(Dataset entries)

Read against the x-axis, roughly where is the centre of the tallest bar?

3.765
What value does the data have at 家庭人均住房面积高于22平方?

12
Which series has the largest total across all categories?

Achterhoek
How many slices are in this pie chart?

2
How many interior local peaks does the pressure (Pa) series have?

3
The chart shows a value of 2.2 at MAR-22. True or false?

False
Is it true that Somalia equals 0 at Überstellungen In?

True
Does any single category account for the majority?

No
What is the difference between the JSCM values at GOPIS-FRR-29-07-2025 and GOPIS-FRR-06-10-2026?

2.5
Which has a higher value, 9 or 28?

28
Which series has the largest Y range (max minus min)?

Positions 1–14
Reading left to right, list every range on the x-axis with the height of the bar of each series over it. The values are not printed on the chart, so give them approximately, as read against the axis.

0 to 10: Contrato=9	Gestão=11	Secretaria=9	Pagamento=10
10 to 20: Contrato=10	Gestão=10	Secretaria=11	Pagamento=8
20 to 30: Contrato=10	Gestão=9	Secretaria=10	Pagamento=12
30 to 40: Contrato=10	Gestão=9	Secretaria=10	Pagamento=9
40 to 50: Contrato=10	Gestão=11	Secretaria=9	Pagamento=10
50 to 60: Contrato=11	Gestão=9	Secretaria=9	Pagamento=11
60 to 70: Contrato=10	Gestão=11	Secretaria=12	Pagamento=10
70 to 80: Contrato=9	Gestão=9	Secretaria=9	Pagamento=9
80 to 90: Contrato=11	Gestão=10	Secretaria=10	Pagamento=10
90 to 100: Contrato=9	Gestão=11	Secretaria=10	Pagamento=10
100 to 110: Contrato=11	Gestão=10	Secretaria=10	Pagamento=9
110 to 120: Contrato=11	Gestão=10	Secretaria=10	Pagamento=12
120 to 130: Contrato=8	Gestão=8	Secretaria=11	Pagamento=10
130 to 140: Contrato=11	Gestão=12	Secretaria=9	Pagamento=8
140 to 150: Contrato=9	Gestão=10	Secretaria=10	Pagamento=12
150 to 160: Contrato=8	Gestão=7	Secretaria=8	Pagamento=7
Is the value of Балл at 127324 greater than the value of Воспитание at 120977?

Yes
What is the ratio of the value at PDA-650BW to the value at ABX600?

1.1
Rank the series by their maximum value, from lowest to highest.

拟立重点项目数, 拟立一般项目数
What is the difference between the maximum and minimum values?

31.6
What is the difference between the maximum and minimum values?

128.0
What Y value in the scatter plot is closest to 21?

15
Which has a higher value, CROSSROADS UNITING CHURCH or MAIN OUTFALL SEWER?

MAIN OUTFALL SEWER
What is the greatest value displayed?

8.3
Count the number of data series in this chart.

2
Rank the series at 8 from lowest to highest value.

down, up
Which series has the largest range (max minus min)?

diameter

Work item: Duplicate every line of the material above, changing nothing.

Your response:
Read against the x-axis, roughly where is the centre of the tallest bar?

3.765
What value does the data have at 家庭人均住房面积高于22平方?

12
Which series has the largest total across all categories?

Achterhoek
How many slices are in this pie chart?

2
How many interior local peaks does the pressure (Pa) series have?

3
The chart shows a value of 2.2 at MAR-22. True or false?

False
Is it true that Somalia equals 0 at Überstellungen In?

True
Does any single category account for the majority?

No
What is the difference between the JSCM values at GOPIS-FRR-29-07-2025 and GOPIS-FRR-06-10-2026?

2.5
Which has a higher value, 9 or 28?

28
Which series has the largest Y range (max minus min)?

Positions 1–14
Reading left to right, list every range on the x-axis with the height of the bar of each series over it. The values are not printed on the chart, so give them approximately, as read against the axis.

0 to 10: Contrato=9	Gestão=11	Secretaria=9	Pagamento=10
10 to 20: Contrato=10	Gestão=10	Secretaria=11	Pagamento=8
20 to 30: Contrato=10	Gestão=9	Secretaria=10	Pagamento=12
30 to 40: Contrato=10	Gestão=9	Secretaria=10	Pagamento=9
40 to 50: Contrato=10	Gestão=11	Secretaria=9	Pagamento=10
50 to 60: Contrato=11	Gestão=9	Secretaria=9	Pagamento=11
60 to 70: Contrato=10	Gestão=11	Secretaria=12	Pagamento=10
70 to 80: Contrato=9	Gestão=9	Secretaria=9	Pagamento=9
80 to 90: Contrato=11	Gestão=10	Secretaria=10	Pagamento=10
90 to 100: Contrato=9	Gestão=11	Secretaria=10	Pagamento=10
100 to 110: Contrato=11	Gestão=10	Secretaria=10	Pagamento=9
110 to 120: Contrato=11	Gestão=10	Secretaria=10	Pagamento=12
120 to 130: Contrato=8	Gestão=8	Secretaria=11	Pagamento=10
130 to 140: Contrato=11	Gestão=12	Secretaria=9	Pagamento=8
140 to 150: Contrato=9	Gestão=10	Secretaria=10	Pagamento=12
150 to 160: Contrato=8	Gestão=7	Secretaria=8	Pagamento=7
Is the value of Балл at 127324 greater than the value of Воспитание at 120977?

Yes
What is the ratio of the value at PDA-650BW to the value at ABX600?

1.1
Rank the series by their maximum value, from lowest to highest.

拟立重点项目数, 拟立一般项目数
What is the difference between the maximum and minimum values?

31.6
What is the difference between the maximum and minimum values?

128.0
What Y value in the scatter plot is closest to 21?

15
Which has a higher value, CROSSROADS UNITING CHURCH or MAIN OUTFALL SEWER?

MAIN OUTFALL SEWER
What is the greatest value displayed?

8.3
Count the number of data series in this chart.

2
Rank the series at 8 from lowest to highest value.

down, up
Which series has the largest range (max minus min)?

diameter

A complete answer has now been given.